# Airships



## starduster (Feb 12, 2006)

OK, I have a question, does anyone here know of any scratch built models of the mysterious airships that people were seeing across America in the years 1896 and 1897' ? the descriptions were of some gas filled cigar shaped balloon 100 feet long with a lighted car hanging below with bright search lights as these were all seen at night. I found the descriptions on Google but no models are depicting these machines any help would be greatly appreciated. Karl


----------



## btbrush (Sep 20, 2010)

Hey Karl,
Is that like the one I saw on UFO Hunters that crashed into a farmer's windmill? Nope, never seen any models. UFOs don't exist, ya know. Swamp gas refecting off of Venus.
Bruce


----------



## Tone (Jan 21, 2006)

Very interesting topic! I used to build paper model fantasy airships back in the late 70s but they were crude. Sometimes I would even use a garment bag. I wanted to build a flying model using a helium-filled sausage balloon and a fuselage from a cheap rubber band powered balsa glider but I never got around to doing that. (I have since discovered that one type of "toy airship" made in the 1930s consisted of a balloon and cardboard cut-outs of gondola and fins. They were sold in wax-paper envelopes. One can sometimes find them on on-line auctions.)

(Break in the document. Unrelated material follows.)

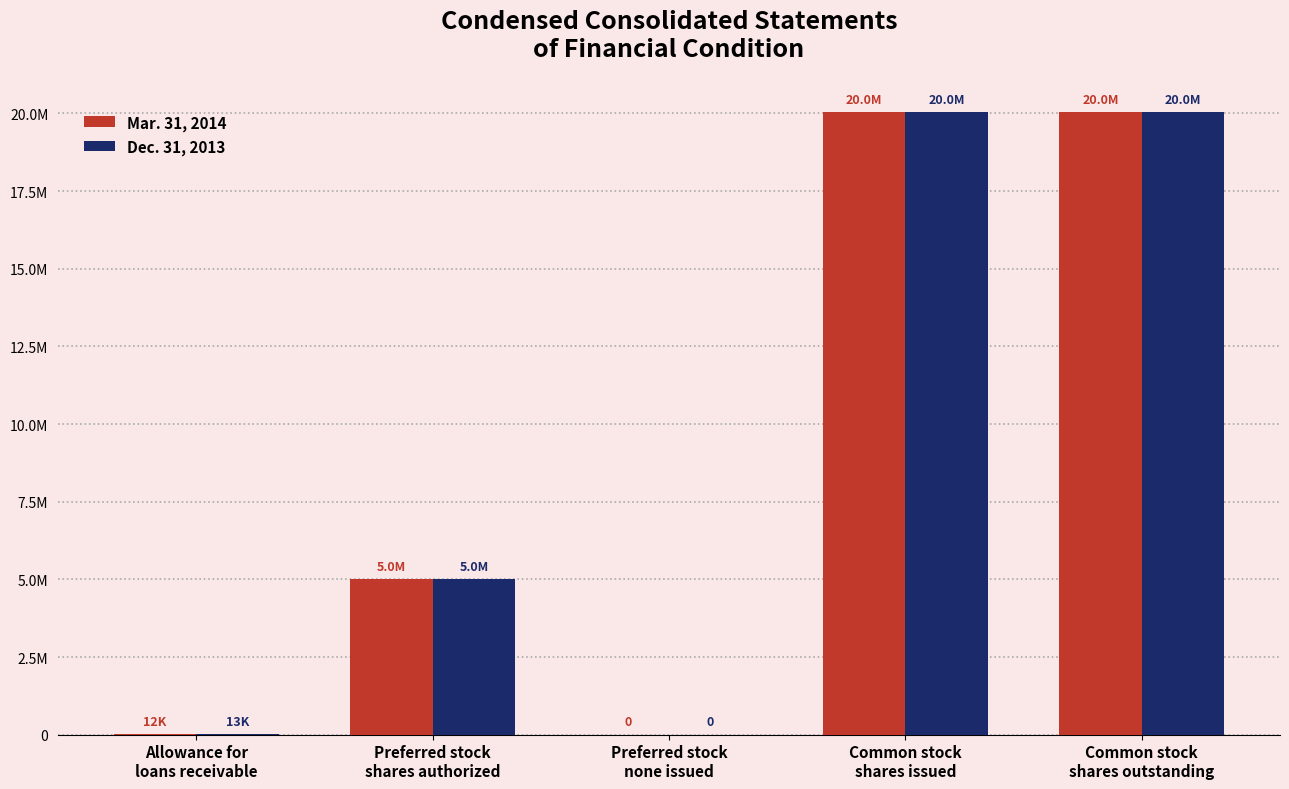

What is the value of the Dec. 31, 2013 bar at the 5th from the left?

20041497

The 1897 stories began in a San Francisco newspaper and they just "snowballed." The only "airship" flying in US in 1897 was a Carl Myers pedal-powered thing, and it never flew at night. Regarding the Eureka, Texas story about a spaceship crashing into a farmer's windmill, nobody has ever found the grave in which the alien was supposedly buried; however, the 1897 Texas "alien airship cattle rustling" tale has been exposed as a hoax, as the perpetrator himself confessed to belonging to a "liar's club." If you can dig it up, look for Daniel Cohen's book _The Great Airship Mystery_ - it goes into the subject in great detail. Cohen concludes that many people merely saw the planet Venus and imagined that it was moving - quite the let-down, when one expected to discover a mysterious inventor.


----------



## starduster (Feb 12, 2006)

Thanks guys, I was just curious that no models exist on this interesting subject,
I guess maybe I'll just see if some real clear drawings exist of these things and go from their, I was just hoping there were some models as a basis to start from. although I have seen some lamp shades that might be a basis for a balloon shape for the main structure then add the decks and other items to form some kind of aerial craft, this just might be a fun project, any work will of course have photos posted. Karl


----------